What the exercise asks:
Copy the lines from the first one through the line containing "In questo sito", inclusive, replacing "Rovigo" with "Verona" and keeping everything else unchanged.

Stored data entries
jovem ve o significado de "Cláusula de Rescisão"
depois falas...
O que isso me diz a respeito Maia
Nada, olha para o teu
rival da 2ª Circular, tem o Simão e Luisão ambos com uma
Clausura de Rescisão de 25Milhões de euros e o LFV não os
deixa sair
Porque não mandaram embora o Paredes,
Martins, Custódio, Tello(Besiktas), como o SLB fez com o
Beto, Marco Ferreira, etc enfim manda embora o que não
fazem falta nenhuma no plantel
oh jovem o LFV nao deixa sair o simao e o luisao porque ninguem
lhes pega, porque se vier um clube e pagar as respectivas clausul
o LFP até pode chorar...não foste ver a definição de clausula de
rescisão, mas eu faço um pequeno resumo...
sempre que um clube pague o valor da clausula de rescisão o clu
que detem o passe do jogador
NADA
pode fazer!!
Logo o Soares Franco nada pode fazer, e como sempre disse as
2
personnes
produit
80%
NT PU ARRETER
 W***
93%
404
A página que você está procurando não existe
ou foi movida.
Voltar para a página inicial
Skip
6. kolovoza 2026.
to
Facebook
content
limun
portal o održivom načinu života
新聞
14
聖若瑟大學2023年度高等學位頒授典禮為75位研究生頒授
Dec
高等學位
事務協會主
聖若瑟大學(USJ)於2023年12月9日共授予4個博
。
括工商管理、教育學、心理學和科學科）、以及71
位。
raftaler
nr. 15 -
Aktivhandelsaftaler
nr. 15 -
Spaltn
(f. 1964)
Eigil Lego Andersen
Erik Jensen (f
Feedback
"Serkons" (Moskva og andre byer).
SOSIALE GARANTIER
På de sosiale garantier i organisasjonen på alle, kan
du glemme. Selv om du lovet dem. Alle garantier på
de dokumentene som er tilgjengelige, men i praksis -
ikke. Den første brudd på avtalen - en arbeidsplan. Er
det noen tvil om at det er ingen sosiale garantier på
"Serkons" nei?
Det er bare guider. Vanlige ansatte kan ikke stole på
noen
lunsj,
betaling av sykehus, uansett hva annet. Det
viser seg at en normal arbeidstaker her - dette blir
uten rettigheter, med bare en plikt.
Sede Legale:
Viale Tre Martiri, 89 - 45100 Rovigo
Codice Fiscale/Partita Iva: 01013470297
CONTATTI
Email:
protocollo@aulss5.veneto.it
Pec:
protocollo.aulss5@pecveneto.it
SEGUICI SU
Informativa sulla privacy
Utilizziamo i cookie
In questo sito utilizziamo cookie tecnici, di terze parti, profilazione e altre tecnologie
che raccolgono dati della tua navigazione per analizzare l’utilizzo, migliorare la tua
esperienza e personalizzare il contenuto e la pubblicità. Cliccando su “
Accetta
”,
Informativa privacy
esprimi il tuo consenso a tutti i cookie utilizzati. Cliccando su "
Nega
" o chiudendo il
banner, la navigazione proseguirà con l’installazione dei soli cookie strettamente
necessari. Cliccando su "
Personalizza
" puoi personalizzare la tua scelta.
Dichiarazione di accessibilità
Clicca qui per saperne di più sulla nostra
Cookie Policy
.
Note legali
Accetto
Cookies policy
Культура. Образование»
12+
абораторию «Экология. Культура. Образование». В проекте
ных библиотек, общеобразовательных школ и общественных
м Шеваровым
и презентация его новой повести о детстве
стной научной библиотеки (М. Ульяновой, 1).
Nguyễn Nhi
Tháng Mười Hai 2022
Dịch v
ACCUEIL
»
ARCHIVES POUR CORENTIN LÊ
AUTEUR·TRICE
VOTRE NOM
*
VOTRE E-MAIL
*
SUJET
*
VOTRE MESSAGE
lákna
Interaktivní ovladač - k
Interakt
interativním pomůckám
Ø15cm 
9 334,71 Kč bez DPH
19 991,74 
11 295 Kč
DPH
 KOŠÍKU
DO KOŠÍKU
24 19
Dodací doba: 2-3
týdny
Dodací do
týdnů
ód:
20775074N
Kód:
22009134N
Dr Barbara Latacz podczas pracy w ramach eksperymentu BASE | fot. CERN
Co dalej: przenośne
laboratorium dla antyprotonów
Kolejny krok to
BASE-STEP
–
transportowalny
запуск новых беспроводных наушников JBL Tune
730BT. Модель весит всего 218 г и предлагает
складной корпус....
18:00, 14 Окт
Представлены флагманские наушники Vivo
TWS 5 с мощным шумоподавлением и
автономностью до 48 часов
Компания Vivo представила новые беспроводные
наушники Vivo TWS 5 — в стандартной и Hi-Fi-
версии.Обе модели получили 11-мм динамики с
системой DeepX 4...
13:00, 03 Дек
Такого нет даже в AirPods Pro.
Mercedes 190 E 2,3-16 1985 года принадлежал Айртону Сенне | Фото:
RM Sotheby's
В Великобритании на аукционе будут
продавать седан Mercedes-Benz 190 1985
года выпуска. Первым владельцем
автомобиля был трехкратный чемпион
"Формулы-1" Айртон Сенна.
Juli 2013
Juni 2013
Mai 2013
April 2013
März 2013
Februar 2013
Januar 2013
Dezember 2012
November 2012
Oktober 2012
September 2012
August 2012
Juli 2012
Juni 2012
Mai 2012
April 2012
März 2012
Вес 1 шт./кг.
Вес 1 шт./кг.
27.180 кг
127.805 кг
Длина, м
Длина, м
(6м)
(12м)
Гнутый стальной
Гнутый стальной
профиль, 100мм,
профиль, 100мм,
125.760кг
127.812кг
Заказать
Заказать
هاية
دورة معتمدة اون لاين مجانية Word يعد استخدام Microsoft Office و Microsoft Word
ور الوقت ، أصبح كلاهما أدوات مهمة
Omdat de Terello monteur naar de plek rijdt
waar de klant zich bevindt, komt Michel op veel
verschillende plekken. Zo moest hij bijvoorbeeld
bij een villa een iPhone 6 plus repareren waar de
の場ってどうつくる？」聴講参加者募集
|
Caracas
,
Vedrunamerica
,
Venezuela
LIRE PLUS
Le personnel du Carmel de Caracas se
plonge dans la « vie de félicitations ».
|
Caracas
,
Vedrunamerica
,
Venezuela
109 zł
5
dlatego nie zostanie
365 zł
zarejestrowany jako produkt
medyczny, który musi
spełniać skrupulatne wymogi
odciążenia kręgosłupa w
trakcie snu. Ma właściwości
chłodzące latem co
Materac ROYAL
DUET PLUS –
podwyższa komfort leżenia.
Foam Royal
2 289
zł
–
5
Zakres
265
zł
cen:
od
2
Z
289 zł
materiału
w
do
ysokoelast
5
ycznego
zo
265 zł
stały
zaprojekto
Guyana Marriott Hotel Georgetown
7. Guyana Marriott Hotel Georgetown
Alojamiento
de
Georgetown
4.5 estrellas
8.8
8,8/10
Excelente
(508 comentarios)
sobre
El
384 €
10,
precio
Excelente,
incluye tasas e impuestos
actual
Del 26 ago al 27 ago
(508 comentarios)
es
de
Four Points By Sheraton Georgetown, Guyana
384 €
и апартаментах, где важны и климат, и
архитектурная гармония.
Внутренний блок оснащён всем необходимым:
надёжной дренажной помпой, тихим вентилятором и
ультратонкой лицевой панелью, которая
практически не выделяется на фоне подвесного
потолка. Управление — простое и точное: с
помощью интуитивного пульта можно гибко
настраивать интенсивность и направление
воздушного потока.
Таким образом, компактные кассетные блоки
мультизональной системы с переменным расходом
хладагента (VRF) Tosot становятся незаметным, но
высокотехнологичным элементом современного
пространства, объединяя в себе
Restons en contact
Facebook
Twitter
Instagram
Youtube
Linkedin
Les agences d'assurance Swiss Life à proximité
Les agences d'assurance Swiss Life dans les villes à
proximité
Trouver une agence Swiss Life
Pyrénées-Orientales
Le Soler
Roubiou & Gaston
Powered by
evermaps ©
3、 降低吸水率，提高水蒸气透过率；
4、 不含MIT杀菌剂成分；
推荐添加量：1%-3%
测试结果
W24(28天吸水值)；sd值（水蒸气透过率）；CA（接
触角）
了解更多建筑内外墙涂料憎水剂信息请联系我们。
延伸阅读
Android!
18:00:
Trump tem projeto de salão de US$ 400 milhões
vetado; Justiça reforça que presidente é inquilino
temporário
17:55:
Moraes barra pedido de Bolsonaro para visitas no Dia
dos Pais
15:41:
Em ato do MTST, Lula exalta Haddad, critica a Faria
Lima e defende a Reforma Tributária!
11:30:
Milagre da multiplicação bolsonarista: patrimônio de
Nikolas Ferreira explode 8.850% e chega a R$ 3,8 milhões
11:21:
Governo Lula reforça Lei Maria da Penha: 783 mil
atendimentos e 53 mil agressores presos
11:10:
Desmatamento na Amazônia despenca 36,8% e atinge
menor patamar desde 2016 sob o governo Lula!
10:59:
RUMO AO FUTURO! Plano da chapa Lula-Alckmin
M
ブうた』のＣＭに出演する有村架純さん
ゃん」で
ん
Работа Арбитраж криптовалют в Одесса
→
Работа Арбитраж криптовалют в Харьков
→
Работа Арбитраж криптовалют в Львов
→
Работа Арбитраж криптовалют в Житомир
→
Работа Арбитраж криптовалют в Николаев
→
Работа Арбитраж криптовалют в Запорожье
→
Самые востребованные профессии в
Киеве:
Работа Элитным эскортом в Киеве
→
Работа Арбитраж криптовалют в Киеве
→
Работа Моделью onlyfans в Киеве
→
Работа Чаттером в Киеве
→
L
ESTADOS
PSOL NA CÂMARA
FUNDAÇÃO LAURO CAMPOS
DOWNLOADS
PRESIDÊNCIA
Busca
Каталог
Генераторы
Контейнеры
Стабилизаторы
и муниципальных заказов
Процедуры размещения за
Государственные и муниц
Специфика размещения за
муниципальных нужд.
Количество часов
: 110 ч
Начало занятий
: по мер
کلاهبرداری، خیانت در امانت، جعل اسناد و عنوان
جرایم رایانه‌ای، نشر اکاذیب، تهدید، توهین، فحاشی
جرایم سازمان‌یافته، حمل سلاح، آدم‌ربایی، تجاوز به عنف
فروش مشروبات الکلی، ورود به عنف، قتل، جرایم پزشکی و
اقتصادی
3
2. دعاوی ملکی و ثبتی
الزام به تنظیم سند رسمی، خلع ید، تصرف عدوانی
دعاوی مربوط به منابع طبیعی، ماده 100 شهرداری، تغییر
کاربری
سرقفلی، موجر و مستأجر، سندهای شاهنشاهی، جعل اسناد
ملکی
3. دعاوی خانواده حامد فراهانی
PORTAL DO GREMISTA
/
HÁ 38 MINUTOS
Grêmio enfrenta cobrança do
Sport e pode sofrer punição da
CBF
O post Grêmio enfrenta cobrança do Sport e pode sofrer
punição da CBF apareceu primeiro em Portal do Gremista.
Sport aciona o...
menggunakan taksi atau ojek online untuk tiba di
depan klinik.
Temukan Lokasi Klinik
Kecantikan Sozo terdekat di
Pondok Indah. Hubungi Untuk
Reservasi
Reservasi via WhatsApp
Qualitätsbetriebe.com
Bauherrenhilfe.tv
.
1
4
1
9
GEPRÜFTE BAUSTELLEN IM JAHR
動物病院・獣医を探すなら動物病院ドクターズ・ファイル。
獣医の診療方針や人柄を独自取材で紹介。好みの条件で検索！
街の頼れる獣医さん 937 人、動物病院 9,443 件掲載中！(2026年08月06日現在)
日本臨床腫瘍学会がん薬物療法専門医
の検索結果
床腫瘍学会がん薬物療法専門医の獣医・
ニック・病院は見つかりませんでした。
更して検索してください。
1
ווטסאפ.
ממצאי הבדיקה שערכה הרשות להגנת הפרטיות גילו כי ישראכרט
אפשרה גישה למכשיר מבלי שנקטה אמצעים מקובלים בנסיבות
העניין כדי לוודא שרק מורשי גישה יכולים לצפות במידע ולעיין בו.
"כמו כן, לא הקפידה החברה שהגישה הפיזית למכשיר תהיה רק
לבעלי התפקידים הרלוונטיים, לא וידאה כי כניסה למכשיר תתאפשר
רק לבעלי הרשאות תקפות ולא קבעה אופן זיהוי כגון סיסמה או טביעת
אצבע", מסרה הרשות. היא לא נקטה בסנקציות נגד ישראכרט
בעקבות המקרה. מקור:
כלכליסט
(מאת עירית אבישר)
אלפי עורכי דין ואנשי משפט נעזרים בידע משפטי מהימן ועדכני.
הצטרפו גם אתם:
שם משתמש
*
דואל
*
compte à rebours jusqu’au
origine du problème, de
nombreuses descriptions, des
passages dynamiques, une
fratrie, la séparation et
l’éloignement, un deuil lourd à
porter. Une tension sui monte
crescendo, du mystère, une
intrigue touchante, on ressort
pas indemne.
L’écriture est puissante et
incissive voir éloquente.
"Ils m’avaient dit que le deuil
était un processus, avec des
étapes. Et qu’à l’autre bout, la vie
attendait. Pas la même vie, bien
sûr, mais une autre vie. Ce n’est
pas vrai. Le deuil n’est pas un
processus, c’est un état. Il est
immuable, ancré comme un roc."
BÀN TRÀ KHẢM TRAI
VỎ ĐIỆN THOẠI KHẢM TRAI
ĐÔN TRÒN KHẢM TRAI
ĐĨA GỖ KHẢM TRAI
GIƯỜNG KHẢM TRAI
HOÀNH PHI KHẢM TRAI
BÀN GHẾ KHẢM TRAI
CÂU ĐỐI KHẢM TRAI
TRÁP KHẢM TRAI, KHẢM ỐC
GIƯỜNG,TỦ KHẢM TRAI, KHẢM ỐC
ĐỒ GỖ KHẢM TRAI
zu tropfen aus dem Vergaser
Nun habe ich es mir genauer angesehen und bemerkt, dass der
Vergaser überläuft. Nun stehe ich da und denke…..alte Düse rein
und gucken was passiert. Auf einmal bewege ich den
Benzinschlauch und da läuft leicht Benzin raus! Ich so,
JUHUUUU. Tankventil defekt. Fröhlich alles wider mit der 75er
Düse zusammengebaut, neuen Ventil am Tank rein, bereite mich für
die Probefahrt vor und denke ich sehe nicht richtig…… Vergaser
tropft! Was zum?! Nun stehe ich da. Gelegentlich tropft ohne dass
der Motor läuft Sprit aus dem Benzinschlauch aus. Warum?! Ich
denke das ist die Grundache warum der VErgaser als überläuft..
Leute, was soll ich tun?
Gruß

Reply to the task:
jovem ve o significado de "Cláusula de Rescisão"
depois falas...
O que isso me diz a respeito Maia
Nada, olha para o teu
rival da 2ª Circular, tem o Simão e Luisão ambos com uma
Clausura de Rescisão de 25Milhões de euros e o LFV não os
deixa sair
Porque não mandaram embora o Paredes,
Martins, Custódio, Tello(Besiktas), como o SLB fez com o
Beto, Marco Ferreira, etc enfim manda embora o que não
fazem falta nenhuma no plantel
oh jovem o LFV nao deixa sair o simao e o luisao porque ninguem
lhes pega, porque se vier um clube e pagar as respectivas clausul
o LFP até pode chorar...não foste ver a definição de clausula de
rescisão, mas eu faço um pequeno resumo...
sempre que um clube pague o valor da clausula de rescisão o clu
que detem o passe do jogador
NADA
pode fazer!!
Logo o Soares Franco nada pode fazer, e como sempre disse as
2
personnes
produit
80%
NT PU ARRETER
 W***
93%
404
A página que você está procurando não existe
ou foi movida.
Voltar para a página inicial
Skip
6. kolovoza 2026.
to
Facebook
content
limun
portal o održivom načinu života
新聞
14
聖若瑟大學2023年度高等學位頒授典禮為75位研究生頒授
Dec
高等學位
事務協會主
聖若瑟大學(USJ)於2023年12月9日共授予4個博
。
括工商管理、教育學、心理學和科學科）、以及71
位。
raftaler
nr. 15 -
Aktivhandelsaftaler
nr. 15 -
Spaltn
(f. 1964)
Eigil Lego Andersen
Erik Jensen (f
Feedback
"Serkons" (Moskva og andre byer).
SOSIALE GARANTIER
På de sosiale garantier i organisasjonen på alle, kan
du glemme. Selv om du lovet dem. Alle garantier på
de dokumentene som er tilgjengelige, men i praksis -
ikke. Den første brudd på avtalen - en arbeidsplan. Er
det noen tvil om at det er ingen sosiale garantier på
"Serkons" nei?
Det er bare guider. Vanlige ansatte kan ikke stole på
noen
lunsj,
betaling av sykehus, uansett hva annet. Det
viser seg at en normal arbeidstaker her - dette blir
uten rettigheter, med bare en plikt.
Sede Legale:
Viale Tre Martiri, 89 - 45100 Verona
Codice Fiscale/Partita Iva: 01013470297
CONTATTI
Email:
protocollo@aulss5.veneto.it
Pec:
protocollo.aulss5@pecveneto.it
SEGUICI SU
Informativa sulla privacy
Utilizziamo i cookie
In questo sito utilizziamo cookie tecnici, di terze parti, profilazione e altre tecnologie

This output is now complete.